Work instruction ->
Give back every entry, exactly as written.

Dataset excerpts ->
○ ○ ○
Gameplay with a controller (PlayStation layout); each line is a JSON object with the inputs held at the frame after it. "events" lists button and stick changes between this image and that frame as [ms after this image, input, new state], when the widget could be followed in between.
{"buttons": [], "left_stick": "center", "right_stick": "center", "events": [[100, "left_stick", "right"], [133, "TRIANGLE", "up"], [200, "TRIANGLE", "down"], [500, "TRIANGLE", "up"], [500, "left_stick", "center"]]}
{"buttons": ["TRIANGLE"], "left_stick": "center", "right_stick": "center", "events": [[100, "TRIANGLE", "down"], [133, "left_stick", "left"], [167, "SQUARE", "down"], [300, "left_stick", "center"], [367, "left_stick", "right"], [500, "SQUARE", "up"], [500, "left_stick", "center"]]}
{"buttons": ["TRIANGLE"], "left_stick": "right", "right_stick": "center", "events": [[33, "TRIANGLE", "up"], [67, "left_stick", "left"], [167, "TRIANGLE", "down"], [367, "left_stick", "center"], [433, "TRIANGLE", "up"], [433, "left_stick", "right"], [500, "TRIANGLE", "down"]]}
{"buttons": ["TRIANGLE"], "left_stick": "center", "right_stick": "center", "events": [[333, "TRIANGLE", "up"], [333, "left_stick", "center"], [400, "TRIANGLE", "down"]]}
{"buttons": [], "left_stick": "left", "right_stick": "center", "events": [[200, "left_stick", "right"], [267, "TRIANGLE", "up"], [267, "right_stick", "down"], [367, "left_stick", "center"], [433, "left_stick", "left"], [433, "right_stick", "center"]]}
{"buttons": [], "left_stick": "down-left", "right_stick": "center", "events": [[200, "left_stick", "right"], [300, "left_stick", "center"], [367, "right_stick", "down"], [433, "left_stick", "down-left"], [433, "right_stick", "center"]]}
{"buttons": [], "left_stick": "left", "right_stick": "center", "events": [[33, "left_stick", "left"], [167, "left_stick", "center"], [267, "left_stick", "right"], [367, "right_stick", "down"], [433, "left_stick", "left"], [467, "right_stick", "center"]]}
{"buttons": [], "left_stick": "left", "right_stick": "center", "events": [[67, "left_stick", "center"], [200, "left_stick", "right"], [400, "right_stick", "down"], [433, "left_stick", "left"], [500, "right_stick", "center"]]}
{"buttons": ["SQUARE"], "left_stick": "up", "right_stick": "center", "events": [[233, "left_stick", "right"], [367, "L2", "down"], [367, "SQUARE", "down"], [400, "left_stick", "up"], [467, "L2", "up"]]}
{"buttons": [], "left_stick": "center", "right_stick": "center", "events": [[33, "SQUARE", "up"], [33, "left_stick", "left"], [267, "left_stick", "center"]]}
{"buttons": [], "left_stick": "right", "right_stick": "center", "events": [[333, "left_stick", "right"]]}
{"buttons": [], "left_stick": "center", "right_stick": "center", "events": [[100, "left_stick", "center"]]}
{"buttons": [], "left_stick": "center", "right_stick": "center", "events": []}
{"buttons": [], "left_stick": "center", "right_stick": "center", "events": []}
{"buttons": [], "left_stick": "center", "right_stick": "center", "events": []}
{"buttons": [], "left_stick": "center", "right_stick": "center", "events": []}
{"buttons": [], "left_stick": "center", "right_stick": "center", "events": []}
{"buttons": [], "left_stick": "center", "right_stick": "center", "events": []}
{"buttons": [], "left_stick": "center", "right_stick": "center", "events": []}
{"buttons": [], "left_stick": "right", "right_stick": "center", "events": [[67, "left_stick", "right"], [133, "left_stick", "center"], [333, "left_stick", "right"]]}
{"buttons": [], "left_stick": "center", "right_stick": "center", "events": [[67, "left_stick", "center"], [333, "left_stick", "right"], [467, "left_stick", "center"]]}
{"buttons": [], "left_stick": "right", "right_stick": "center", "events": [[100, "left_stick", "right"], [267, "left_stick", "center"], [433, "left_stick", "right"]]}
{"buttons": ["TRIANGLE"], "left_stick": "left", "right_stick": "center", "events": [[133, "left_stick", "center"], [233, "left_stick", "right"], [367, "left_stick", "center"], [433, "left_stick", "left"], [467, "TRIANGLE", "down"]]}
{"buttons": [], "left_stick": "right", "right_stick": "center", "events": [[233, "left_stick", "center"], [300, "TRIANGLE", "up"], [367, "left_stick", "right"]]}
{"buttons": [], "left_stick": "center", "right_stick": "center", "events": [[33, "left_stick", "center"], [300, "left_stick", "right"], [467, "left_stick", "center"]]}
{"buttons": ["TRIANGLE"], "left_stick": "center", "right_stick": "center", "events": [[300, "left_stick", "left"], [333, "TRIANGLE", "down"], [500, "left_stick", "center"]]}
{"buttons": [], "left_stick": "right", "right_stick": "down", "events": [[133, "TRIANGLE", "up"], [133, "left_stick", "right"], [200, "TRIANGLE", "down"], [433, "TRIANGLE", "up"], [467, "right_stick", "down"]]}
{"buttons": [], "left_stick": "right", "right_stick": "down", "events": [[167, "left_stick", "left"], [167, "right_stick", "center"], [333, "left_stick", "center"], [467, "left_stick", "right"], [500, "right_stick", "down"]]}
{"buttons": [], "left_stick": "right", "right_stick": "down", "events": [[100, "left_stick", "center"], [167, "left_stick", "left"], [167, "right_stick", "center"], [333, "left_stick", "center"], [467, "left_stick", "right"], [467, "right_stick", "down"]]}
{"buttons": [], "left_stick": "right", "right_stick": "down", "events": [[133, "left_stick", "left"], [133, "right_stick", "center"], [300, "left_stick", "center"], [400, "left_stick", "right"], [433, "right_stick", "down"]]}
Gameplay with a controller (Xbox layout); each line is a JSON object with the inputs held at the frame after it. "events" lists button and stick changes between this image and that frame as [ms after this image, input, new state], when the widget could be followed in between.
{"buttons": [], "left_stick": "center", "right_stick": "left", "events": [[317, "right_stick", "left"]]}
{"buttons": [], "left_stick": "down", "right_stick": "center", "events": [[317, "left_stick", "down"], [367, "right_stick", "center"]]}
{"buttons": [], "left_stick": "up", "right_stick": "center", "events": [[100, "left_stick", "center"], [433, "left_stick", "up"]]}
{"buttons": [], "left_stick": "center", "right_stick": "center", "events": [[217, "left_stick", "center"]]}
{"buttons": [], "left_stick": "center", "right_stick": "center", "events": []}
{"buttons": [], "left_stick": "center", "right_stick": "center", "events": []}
○ ○ ○
Solution ->
Gameplay with a controller (PlayStation layout); each line is a JSON object with the inputs held at the frame after it. "events" lists button and stick changes between this image and that frame as [ms after this image, input, new state], when the widget could be followed in between.
{"buttons": [], "left_stick": "center", "right_stick": "center", "events": [[100, "left_stick", "right"], [133, "TRIANGLE", "up"], [200, "TRIANGLE", "down"], [500, "TRIANGLE", "up"], [500, "left_stick", "center"]]}
{"buttons": ["TRIANGLE"], "left_stick": "center", "right_stick": "center", "events": [[100, "TRIANGLE", "down"], [133, "left_stick", "left"], [167, "SQUARE", "down"], [300, "left_stick", "center"], [367, "left_stick", "right"], [500, "SQUARE", "up"], [500, "left_stick", "center"]]}
{"buttons": ["TRIANGLE"], "left_stick": "right", "right_stick": "center", "events": [[33, "TRIANGLE", "up"], [67, "left_stick", "left"], [167, "TRIANGLE", "down"], [367, "left_stick", "center"], [433, "TRIANGLE", "up"], [433, "left_stick", "right"], [500, "TRIANGLE", "down"]]}
{"buttons": ["TRIANGLE"], "left_stick": "center", "right_stick": "center", "events": [[333, "TRIANGLE", "up"], [333, "left_stick", "center"], [400, "TRIANGLE", "down"]]}
{"buttons": [], "left_stick": "left", "right_stick": "center", "events": [[200, "left_stick", "right"], [267, "TRIANGLE", "up"], [267, "right_stick", "down"], [367, "left_stick", "center"], [433, "left_stick", "left"], [433, "right_stick", "center"]]}
{"buttons": [], "left_stick": "down-left", "right_stick": "center", "events": [[200, "left_stick", "right"], [300, "left_stick", "center"], [367, "right_stick", "down"], [433, "left_stick", "down-left"], [433, "right_stick", "center"]]}
{"buttons": [], "left_stick": "left", "right_stick": "center", "events": [[33, "left_stick", "left"], [167, "left_stick", "center"], [267, "left_stick", "right"], [367, "right_stick", "down"], [433, "left_stick", "left"], [467, "right_stick", "center"]]}
{"buttons": [], "left_stick": "left", "right_stick": "center", "events": [[67, "left_stick", "center"], [200, "left_stick", "right"], [400, "right_stick", "down"], [433, "left_stick", "left"], [500, "right_stick", "center"]]}
{"buttons": ["SQUARE"], "left_stick": "up", "right_stick": "center", "events": [[233, "left_stick", "right"], [367, "L2", "down"], [367, "SQUARE", "down"], [400, "left_stick", "up"], [467, "L2", "up"]]}
{"buttons": [], "left_stick": "center", "right_stick": "center", "events": [[33, "SQUARE", "up"], [33, "left_stick", "left"], [267, "left_stick", "center"]]}
{"buttons": [], "left_stick": "right", "right_stick": "center", "events": [[333, "left_stick", "right"]]}
{"buttons": [], "left_stick": "center", "right_stick": "center", "events": [[100, "left_stick", "center"]]}
{"buttons": [], "left_stick": "center", "right_stick": "center", "events": []}
{"buttons": [], "left_stick": "center", "right_stick": "center", "events": []}
{"buttons": [], "left_stick": "center", "right_stick": "center", "events": []}
{"buttons": [], "left_stick": "center", "right_stick": "center", "events": []}
{"buttons": [], "left_stick": "center", "right_stick": "center", "events": []}
{"buttons": [], "left_stick": "center", "right_stick": "center", "events": []}
{"buttons": [], "left_stick": "center", "right_stick": "center", "events": []}
{"buttons": [], "left_stick": "right", "right_stick": "center", "events": [[67, "left_stick", "right"], [133, "left_stick", "center"], [333, "left_stick", "right"]]}
{"buttons": [], "left_stick": "center", "right_stick": "center", "events": [[67, "left_stick", "center"], [333, "left_stick", "right"], [467, "left_stick", "center"]]}
{"buttons": [], "left_stick": "right", "right_stick": "center", "events": [[100, "left_stick", "right"], [267, "left_stick", "center"], [433, "left_stick", "right"]]}
{"buttons": ["TRIANGLE"], "left_stick": "left", "right_stick": "center", "events": [[133, "left_stick", "center"], [233, "left_stick", "right"], [367, "left_stick", "center"], [433, "left_stick", "left"], [467, "TRIANGLE", "down"]]}
{"buttons": [], "left_stick": "right", "right_stick": "center", "events": [[233, "left_stick", "center"], [300, "TRIANGLE", "up"], [367, "left_stick", "right"]]}
{"buttons": [], "left_stick": "center", "right_stick": "center", "events": [[33, "left_stick", "center"], [300, "left_stick", "right"], [467, "left_stick", "center"]]}
{"buttons": ["TRIANGLE"], "left_stick": "center", "right_stick": "center", "events": [[300, "left_stick", "left"], [333, "TRIANGLE", "down"], [500, "left_stick", "center"]]}
{"buttons": [], "left_stick": "right", "right_stick": "down", "events": [[133, "TRIANGLE", "up"], [133, "left_stick", "right"], [200, "TRIANGLE", "down"], [433, "TRIANGLE", "up"], [467, "right_stick", "down"]]}
{"buttons": [], "left_stick": "right", "right_stick": "down", "events": [[167, "left_stick", "left"], [167, "right_stick", "center"], [333, "left_stick", "center"], [467, "left_stick", "right"], [500, "right_stick", "down"]]}
{"buttons": [], "left_stick": "right", "right_stick": "down", "events": [[100, "left_stick", "center"], [167, "left_stick", "left"], [167, "right_stick", "center"], [333, "left_stick", "center"], [467, "left_stick", "right"], [467, "right_stick", "down"]]}
{"buttons": [], "left_stick": "right", "right_stick": "down", "events": [[133, "left_stick", "left"], [133, "right_stick", "center"], [300, "left_stick", "center"], [400, "left_stick", "right"], [433, "right_stick", "down"]]}
Gameplay with a controller (Xbox layout); each line is a JSON object with the inputs held at the frame after it. "events" lists button and stick changes between this image and that frame as [ms after this image, input, new state], when the widget could be followed in between.
{"buttons": [], "left_stick": "center", "right_stick": "left", "events": [[317, "right_stick", "left"]]}
{"buttons": [], "left_stick": "down", "right_stick": "center", "events": [[317, "left_stick", "down"], [367, "right_stick", "center"]]}
{"buttons": [], "left_stick": "up", "right_stick": "center", "events": [[100, "left_stick", "center"], [433, "left_stick", "up"]]}
{"buttons": [], "left_stick": "center", "right_stick": "center", "events": [[217, "left_stick", "center"]]}
{"buttons": [], "left_stick": "center", "right_stick": "center", "events": []}
{"buttons": [], "left_stick": "center", "right_stick": "center", "events": []}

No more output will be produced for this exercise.